AIM OF THE EXERCISE
Render the stretch from the line containing "Document page, 1654x1241 pixels." through the line containing "picture [95, 147, 1565, 857]" as a Markdown table with the columns Row and Line, skipping blank lines.

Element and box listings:
....

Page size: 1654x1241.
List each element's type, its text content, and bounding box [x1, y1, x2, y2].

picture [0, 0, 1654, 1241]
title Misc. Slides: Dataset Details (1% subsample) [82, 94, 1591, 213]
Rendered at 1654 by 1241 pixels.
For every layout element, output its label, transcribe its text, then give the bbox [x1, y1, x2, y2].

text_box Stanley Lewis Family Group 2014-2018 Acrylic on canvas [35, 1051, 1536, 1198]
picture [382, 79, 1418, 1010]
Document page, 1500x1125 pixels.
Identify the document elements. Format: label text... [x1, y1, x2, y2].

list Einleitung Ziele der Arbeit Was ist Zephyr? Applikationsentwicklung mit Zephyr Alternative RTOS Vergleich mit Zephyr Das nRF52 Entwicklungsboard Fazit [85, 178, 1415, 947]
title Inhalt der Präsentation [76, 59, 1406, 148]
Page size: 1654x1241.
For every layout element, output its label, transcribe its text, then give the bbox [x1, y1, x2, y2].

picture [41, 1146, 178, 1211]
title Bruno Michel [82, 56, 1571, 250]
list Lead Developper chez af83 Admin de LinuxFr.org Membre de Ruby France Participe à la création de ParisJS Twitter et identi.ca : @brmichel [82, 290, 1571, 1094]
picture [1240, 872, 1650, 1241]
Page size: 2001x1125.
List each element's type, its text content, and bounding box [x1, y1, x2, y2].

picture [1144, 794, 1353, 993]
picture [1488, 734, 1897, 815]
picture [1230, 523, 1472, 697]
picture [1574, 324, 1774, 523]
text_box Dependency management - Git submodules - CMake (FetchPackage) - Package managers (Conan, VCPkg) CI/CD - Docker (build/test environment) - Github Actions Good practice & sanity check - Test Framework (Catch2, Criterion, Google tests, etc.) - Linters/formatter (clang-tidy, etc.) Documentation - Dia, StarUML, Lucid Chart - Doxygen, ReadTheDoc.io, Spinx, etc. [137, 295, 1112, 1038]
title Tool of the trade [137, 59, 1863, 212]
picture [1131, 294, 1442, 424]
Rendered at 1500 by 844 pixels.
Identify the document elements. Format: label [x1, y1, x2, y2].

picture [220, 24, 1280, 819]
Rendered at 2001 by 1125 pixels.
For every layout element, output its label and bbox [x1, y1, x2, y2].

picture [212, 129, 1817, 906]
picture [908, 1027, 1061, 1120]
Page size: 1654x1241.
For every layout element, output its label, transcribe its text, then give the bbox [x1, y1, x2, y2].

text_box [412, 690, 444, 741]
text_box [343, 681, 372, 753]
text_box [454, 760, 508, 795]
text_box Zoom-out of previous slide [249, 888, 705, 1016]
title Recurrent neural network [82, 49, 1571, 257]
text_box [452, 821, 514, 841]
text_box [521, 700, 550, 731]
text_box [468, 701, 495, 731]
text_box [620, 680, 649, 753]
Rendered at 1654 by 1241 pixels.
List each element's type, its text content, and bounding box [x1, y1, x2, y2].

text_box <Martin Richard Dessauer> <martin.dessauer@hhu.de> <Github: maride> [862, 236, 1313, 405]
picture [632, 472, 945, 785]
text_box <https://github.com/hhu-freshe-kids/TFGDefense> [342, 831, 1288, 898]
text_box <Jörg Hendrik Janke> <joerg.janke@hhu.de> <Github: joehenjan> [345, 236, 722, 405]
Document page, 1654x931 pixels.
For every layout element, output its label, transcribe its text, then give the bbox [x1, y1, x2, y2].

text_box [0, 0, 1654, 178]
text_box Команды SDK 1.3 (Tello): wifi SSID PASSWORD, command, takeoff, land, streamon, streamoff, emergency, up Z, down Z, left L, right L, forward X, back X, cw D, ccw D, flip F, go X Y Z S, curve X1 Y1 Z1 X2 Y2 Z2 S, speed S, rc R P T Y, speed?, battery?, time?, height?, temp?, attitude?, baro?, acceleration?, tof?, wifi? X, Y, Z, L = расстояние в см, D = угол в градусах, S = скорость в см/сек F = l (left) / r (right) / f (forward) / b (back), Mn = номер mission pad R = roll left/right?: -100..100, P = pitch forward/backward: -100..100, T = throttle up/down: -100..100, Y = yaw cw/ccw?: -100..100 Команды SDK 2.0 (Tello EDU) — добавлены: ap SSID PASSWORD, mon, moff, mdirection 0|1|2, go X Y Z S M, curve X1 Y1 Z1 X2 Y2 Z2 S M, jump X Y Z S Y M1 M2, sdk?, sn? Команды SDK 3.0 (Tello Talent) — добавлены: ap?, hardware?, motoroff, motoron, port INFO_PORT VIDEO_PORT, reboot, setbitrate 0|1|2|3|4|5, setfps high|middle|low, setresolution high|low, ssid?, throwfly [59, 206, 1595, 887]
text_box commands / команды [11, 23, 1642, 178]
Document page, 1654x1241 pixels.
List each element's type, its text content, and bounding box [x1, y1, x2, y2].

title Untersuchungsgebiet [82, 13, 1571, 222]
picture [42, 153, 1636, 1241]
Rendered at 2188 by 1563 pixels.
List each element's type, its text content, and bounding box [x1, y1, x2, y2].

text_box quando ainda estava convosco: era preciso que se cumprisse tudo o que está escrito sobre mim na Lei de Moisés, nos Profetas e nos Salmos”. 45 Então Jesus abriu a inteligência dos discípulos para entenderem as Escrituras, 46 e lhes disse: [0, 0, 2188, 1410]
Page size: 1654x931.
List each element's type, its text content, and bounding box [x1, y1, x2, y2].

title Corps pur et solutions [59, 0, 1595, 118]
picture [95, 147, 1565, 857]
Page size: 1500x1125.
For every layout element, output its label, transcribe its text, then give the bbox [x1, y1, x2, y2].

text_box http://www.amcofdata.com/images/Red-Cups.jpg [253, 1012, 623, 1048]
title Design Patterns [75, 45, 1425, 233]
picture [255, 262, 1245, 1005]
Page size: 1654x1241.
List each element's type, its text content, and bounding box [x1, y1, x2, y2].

....

SOLUTION TO THIS TASK
| Row | Line |
|---|---|
| 1 | Document page, 1654x1241 pixels. |
| 2 | List each element's type, its text content, and bounding box [x1, y1, x2, y2]. |
| 3 | title Untersuchungsgebiet [82, 13, 1571, 222] |
| 4 | picture [42, 153, 1636, 1241] |
| 5 | Rendered at 2188 by 1563 pixels. |
| 6 | List each element's type, its text content, and bounding box [x1, y1, x2, y2]. |
| 7 | text_box quando ainda estava convosco: era preciso que se cumprisse tudo o que está escrito sobre mim na Lei de Moisés, nos Profetas e nos Salmos”. 45 Então Jesus abriu a inteligência dos discípulos para entenderem as Escrituras, 46 e lhes disse: [0, 0, 2188, 1410] |
| 8 | Page size: 1654x931. |
| 9 | List each element's type, its text content, and bounding box [x1, y1, x2, y2]. |
| 10 | title Corps pur et solutions [59, 0, 1595, 118] |
| 11 | picture [95, 147, 1565, 857] |